533 dias depois, Iván Marcano voltou a jogar pelo FC Porto. O espanhol enfrentou um longo processo de recuperação que passou por várias fases após a cirurgia: reabilitação, recondicionamento, retorno à atividade, retorno ao desporto, retorno aos treinos e, por fim, à competição.

«Há muitas evidências científicas acerca da lesão de rotura do ligamento anterior cruzado. O processo de recuperação no FC Porto é similar ao que é feito no Real Madrid, por exemplo. Este tipo de lesão é a mais dramática para qualquer atleta de futebol», começa por explicar a A BOLA o especialista em Medicina Desportiva, Alexandre Marques.

O caminho que o central teve de percorrer foi, muito provavelmente, duro, sinuoso e cheio de dúvidas, conforme explica o médico, ex-membro do departamento clínico do Gil Vicente.

«No fim do dia são os atletas com os seus botões quem tem de tomar decisões.

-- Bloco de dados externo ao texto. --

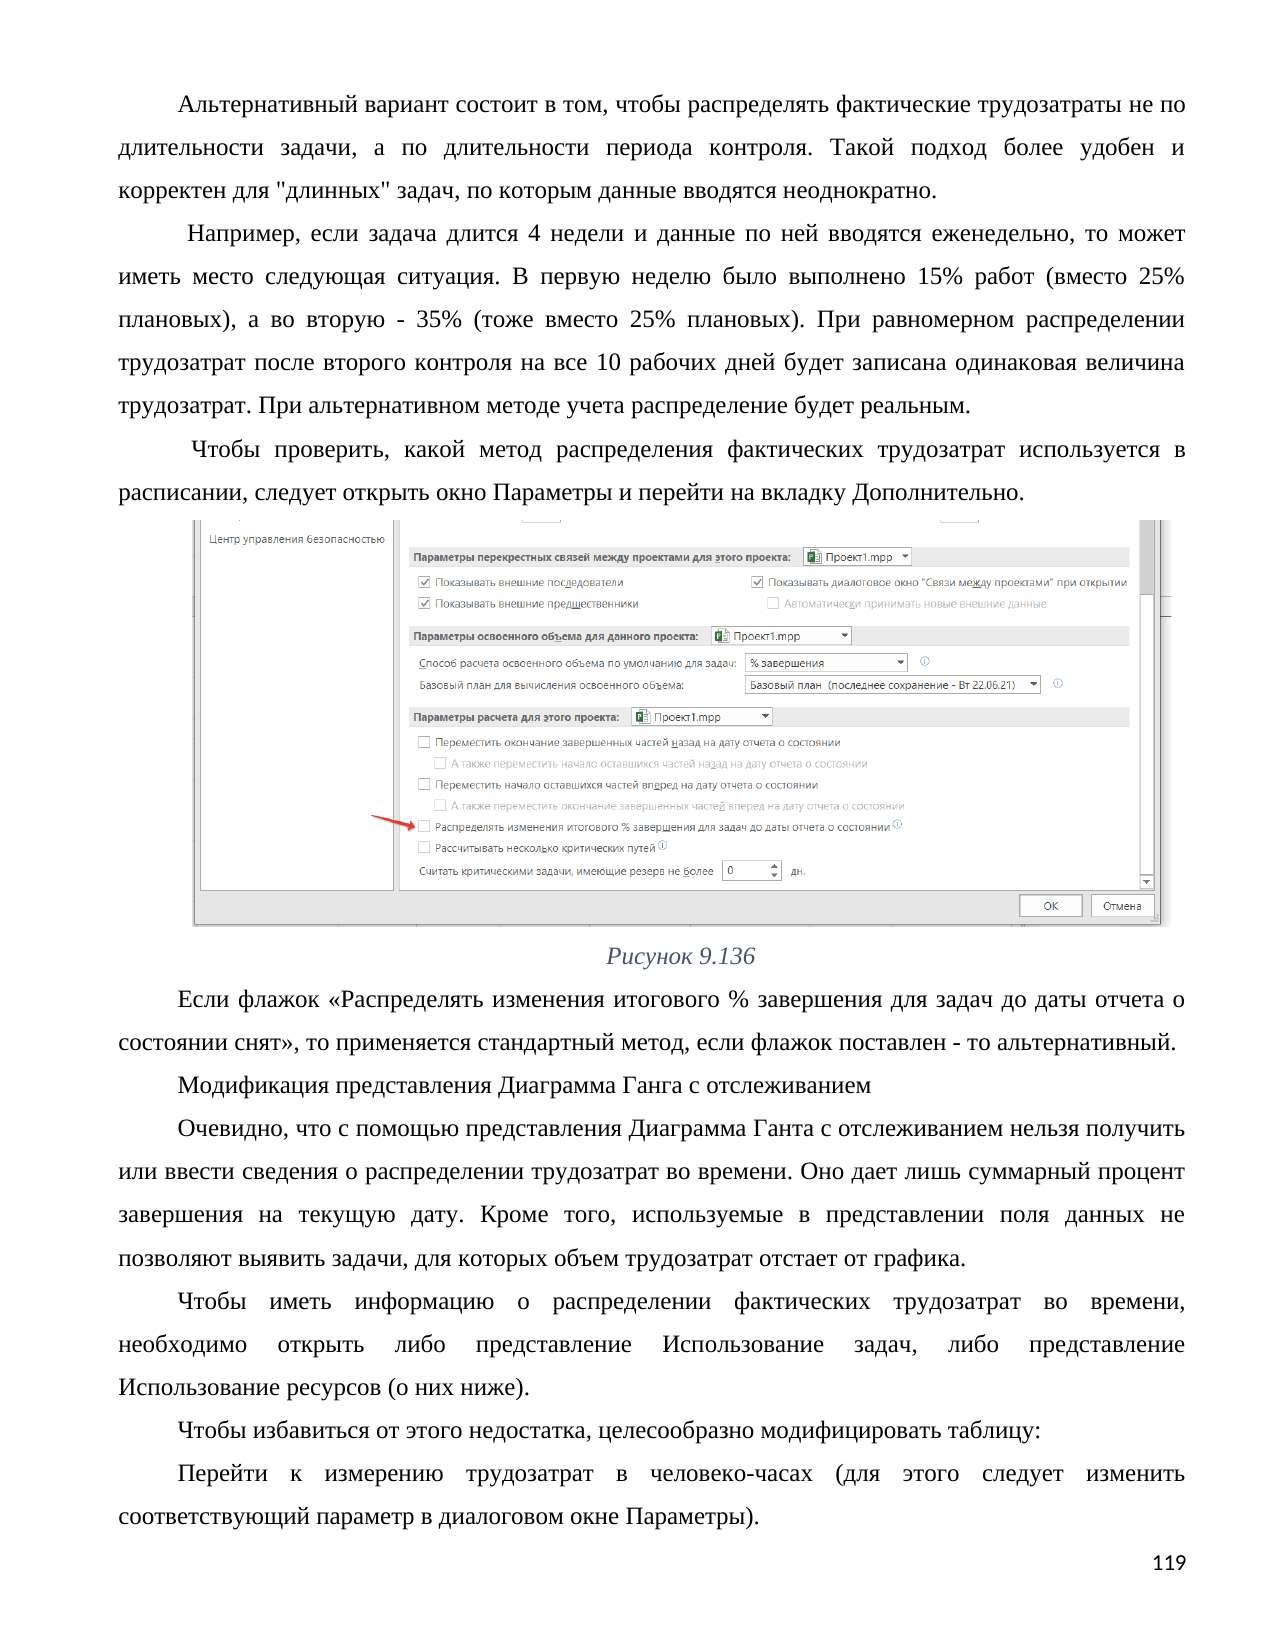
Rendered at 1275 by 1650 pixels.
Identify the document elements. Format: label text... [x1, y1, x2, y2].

text Альтернативный вариант состоит в том, чтобы распределять фактические трудозатраты не по длительности задачи, а по длительности периода контроля. Такой подход более удобен и корректен для "длинных" задач, по которым данные вводятся неоднократно. [118, 89, 1186, 204]
text Перейти к измерению трудозатрат в человеко-часах (для этого следует изменить соответствующий параметр в диалоговом окне Параметры). [118, 1458, 1186, 1530]
text Модификация представления Диаграмма Ганга с отслеживанием [118, 1070, 1186, 1099]
text Очевидно, что с помощью представления Диаграмма Ганта с отслеживанием нельзя получить или ввести сведения о распределении трудозатрат во времени. Оно дает лишь суммарный процент завершения на текущую дату. Кроме того, используемые в представлении поля данных не позволяют выявить задачи, для которых объем трудозатрат отстает от графика. [118, 1113, 1186, 1271]
text Чтобы иметь информацию о распределении фактических трудозатрат во времени, необходимо открыть либо представление Использование задач, либо представление Использование ресурсов (о них ниже). [118, 1286, 1186, 1401]
text Рисунок 9.2 [118, 941, 1186, 969]
text Чтобы избавиться от этого недостатка, целесообразно модифицировать таблицу: [118, 1415, 1186, 1444]
text Например, если задача длится 4 недели и данные по ней вводятся еженедельно, то может иметь место следующая ситуация. В первую неделю было выполнено 15% работ (вместо 25% плановых), а во вторую - 35% (тоже вместо 25% плановых). При равномерном распределении трудозатрат после второго контроля на все 10 рабочих дней будет записана одинаковая величина трудозатрат. При альтернативном методе учета распределение будет реальным. [118, 218, 1186, 419]
picture [192, 520, 1172, 927]
text Если флажок «Распределять изменения итогового % завершения для задач до даты отчета о состоянии снят», то применяется стандартный метод, если флажок поставлен - то альтернативный. [118, 984, 1186, 1056]
text Чтобы проверить, какой метод распределения фактических трудозатрат используется в расписании, следует открыть окно Параметры и перейти на вкладку Дополнительно. [118, 434, 1186, 506]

E não é quando a equipa ganha e estão todos a celebrar, mas sim nas noites de chuva em que estão sozinhos em casa. E esses atletas têm muitos ‘bichinhos’ na cabeça, dependem do futebol. E eles têm de acreditar no processo, no médico, no fisiologista, em todos os profissionais. O trabalho de recuperação é multidisciplinar. Os atletas são controlados ao máximo num gabinete de alta performance», esclarece.

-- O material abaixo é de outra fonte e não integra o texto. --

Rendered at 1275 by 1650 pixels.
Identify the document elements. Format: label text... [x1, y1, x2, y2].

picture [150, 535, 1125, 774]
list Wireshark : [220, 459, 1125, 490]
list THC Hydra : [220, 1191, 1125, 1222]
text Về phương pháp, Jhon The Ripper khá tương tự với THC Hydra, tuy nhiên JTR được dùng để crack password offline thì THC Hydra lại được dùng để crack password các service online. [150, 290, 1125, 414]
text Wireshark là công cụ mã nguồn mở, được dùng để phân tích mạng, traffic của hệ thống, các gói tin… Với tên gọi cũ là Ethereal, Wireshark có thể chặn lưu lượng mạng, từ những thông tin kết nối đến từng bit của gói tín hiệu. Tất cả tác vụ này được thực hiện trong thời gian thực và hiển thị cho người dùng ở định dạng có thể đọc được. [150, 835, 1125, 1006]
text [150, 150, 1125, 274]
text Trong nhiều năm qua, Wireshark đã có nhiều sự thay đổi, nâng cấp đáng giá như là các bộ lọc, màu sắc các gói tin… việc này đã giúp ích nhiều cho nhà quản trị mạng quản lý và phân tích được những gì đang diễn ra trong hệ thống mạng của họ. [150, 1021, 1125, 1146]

«Quem sofre este tipo de lesões precisa de trabalhar a estabilidade articular. Quer dizer, é importante que todos trabalhem. Trabalha-se pouco a prevenção. Os atletas não podem ter grandes diferenças entre a força da perna direita e a força da perna esquerda ou da força na parte da frente da perna e na parte de trás. Neste caso, o Marcano precisa de um grande reforço muscular na perna direita, o que obriga a que a outra seja também reforçada. O trabalho de prevenção tem de ser muito forte. É preciso aumentar a propriocepção, o equilíbrio, trazer-lhe a agilidade, a confiança e a explosão», acrescenta.

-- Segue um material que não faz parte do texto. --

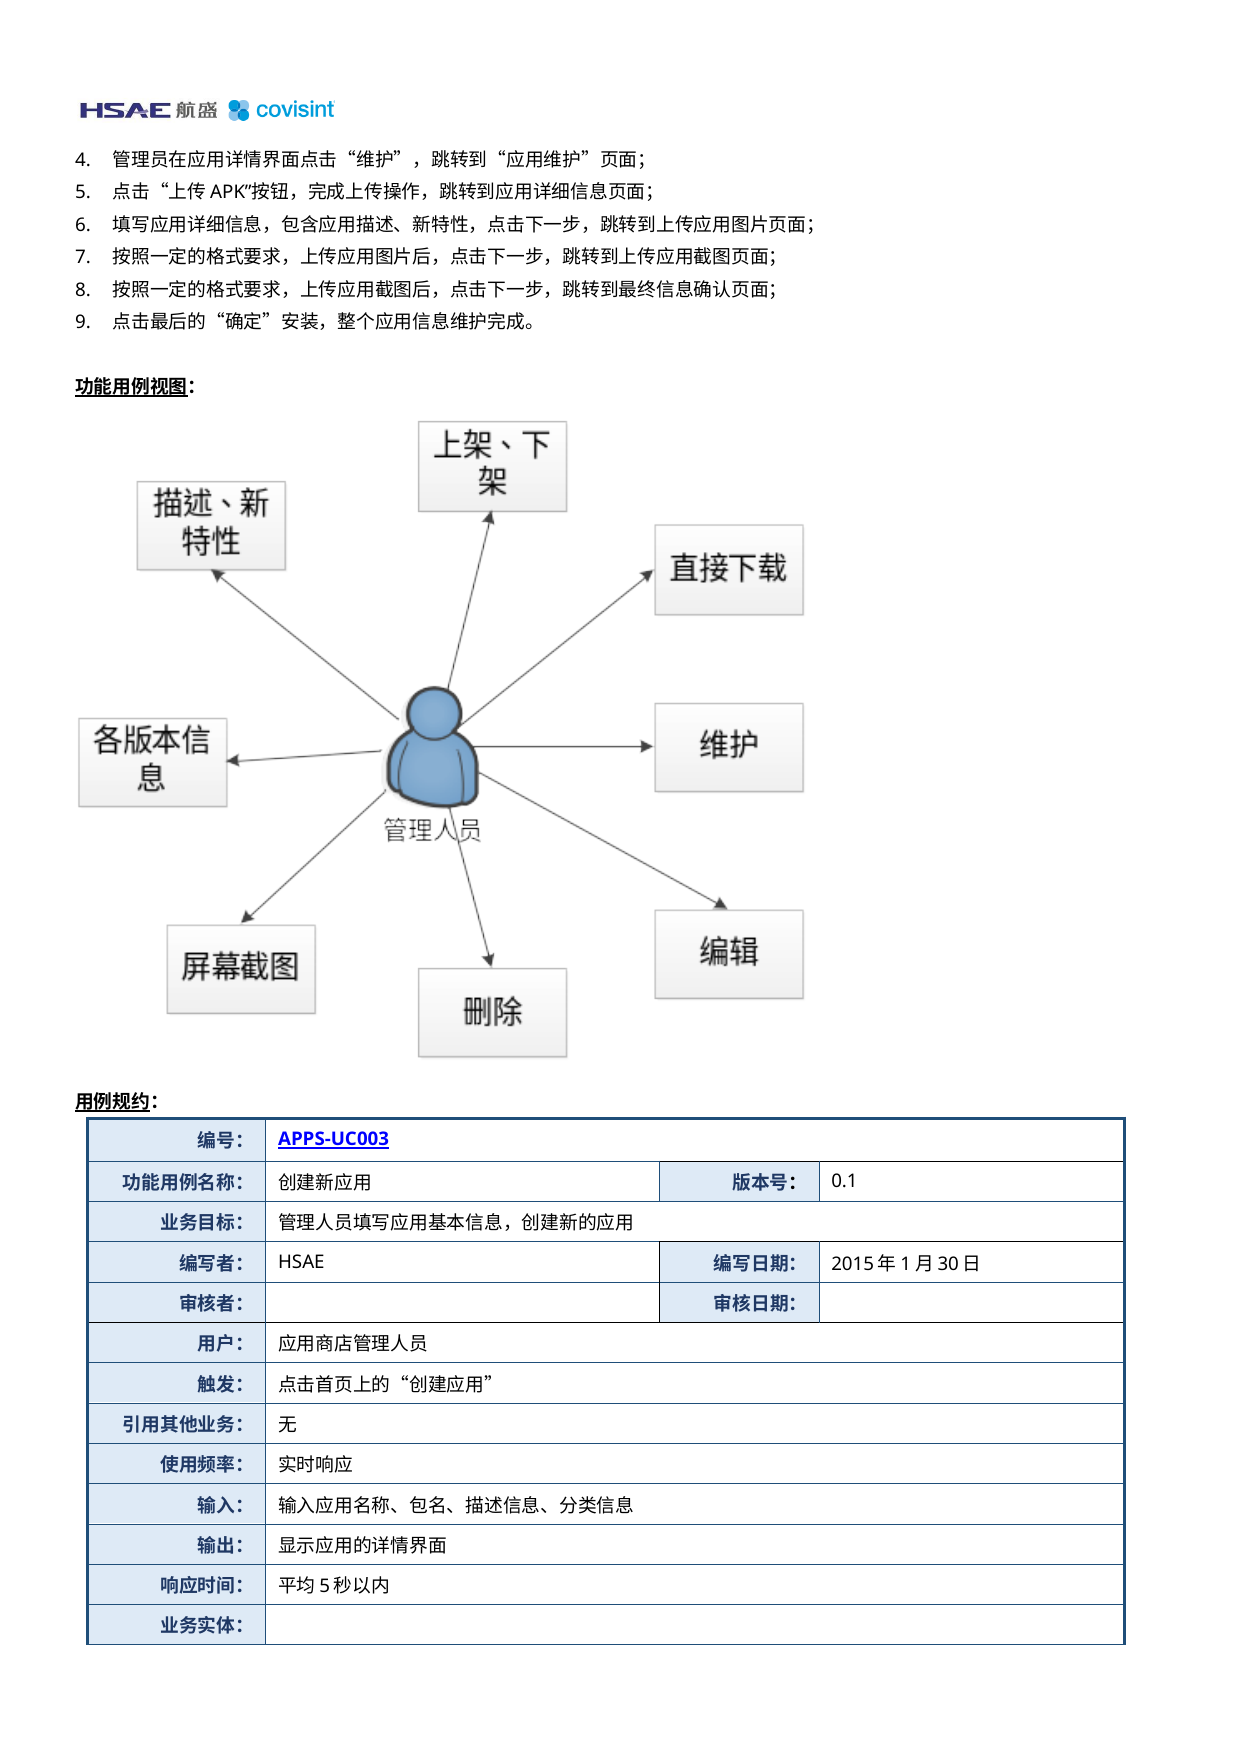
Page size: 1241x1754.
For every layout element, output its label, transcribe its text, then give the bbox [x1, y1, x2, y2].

table_cell [820, 1283, 1123, 1322]
list 点击“上传APK”按钮，完成上传操作，跳转到应用详细信息页面； [75, 174, 1165, 207]
table_cell 显示应用的详情界面 [266, 1525, 1123, 1564]
list 填写应用详细信息，包含应用描述、新特性，点击下一步，跳转到上传应用图片页面； [75, 207, 1165, 239]
list 管理员在应用详情界面点击“维护”，跳转到“应用维护”页面； [75, 142, 1165, 174]
table_header 编号： [89, 1120, 265, 1161]
table_cell 编写日期： [660, 1242, 819, 1282]
table_cell 0.1 [820, 1162, 1123, 1201]
text 用例规约： [75, 1084, 1165, 1117]
table_cell 输出： [89, 1525, 265, 1564]
text 功能用例视图： [75, 369, 1165, 402]
list 按照一定的格式要求，上传应用截图后，点击下一步，跳转到最终信息确认页面； [75, 272, 1165, 304]
table_cell 管理人员填写应用基本信息，创建新的应用 [266, 1202, 1123, 1241]
table_cell 无 [266, 1404, 1123, 1443]
table_cell 平均5秒以内 [266, 1565, 1123, 1604]
table_cell 功能用例名称： [89, 1162, 265, 1201]
table_cell [266, 1283, 659, 1322]
table_cell 触发： [89, 1363, 265, 1402]
picture [228, 88, 335, 132]
table_cell 引用其他业务： [89, 1404, 265, 1443]
table_cell 创建新应用 [266, 1162, 659, 1201]
table_cell 版本号： [660, 1162, 819, 1201]
table_cell 审核日期： [660, 1283, 819, 1322]
table_cell 业务目标： [89, 1202, 265, 1241]
table_cell [266, 1605, 1123, 1644]
list 点击最后的“确定”安装，整个应用信息维护完成。 [75, 304, 1165, 337]
table_cell 输入： [89, 1484, 265, 1523]
table_header APPS-UC003 [266, 1120, 1123, 1161]
table_cell HSAE [266, 1242, 659, 1282]
table_cell 用户： [89, 1323, 265, 1362]
picture [75, 89, 224, 132]
table_cell 响应时间： [89, 1565, 265, 1604]
table_cell 业务实体： [89, 1605, 265, 1644]
table_cell 审核者： [89, 1283, 265, 1322]
table_cell 点击首页上的“创建应用” [266, 1363, 1123, 1402]
table_cell 2015年1月30日 [820, 1242, 1123, 1282]
list 按照一定的格式要求，上传应用图片后，点击下一步，跳转到上传应用截图页面； [75, 239, 1165, 272]
table_cell 使用频率： [89, 1444, 265, 1483]
table_cell 应用商店管理人员 [266, 1323, 1123, 1362]
table_cell 编写者： [89, 1242, 265, 1282]
table_cell 输入应用名称、包名、描述信息、分类信息 [266, 1484, 1123, 1523]
table_cell 实时响应 [266, 1444, 1123, 1483]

Aos 37 anos, Marcano superou nova lesão grave no mesmo joelho, o que requer cautelas redobradas.

«Este tipo de lesão é o primeiro fator de risco da osteoartrose do joelho, além do risco de nova rotura ser elevado. O ligamento cruzado anterior é muito importante na estabilidade do joelho, impede a translação da tíbia, ou seja, que a tíbia vá para a frente e coloque tensão sobre ele. Tudo tem de ser trabalhado. Quanto mais fortes os músculos, melhor a estabilidade articular e menos sobrecarga haverá», diz o clínico.

Alexandre Marques defende que Marcano tem de ser gerido e considera que este talvez tenha jogado demasiados minutos (75 minutos) em Arouca.

«O Marcano vai ter de ser gerido, ainda não tem ritmo de jogo. Os jogadores podem treinar muito bem e estar em boa forma física, mas o jogo traz desafios para os quais não estão preparados. É necessário ganhar minutos. Há dois grandes momentos de lesão não traumática: os primeiros 10/15 minutos, geralmente por mau aquecimento, e no final dos jogos, por fadiga. Se o atleta for levado ao extremo do cansaço, o risco de lesão é muito elevado. O corpo é a máquina deles e tem de estar alinhadíssimo. Até acho que foi arriscado metê-lo de início, mas correu bastante bem e ainda bem. Ele vai estar sempre um bocadinho mais protegido. Depois é preciso colocar tudo numa balança: médico, atleta, fisiologista e treinador, e perceber se os jogos valem a pena o risco. Um atleta tarimbado como ele sabe gerir o risco», conclui.

Permanece, portanto, a dúvida: estará Marcano apto para 90 minutos de alta exigência em Braga?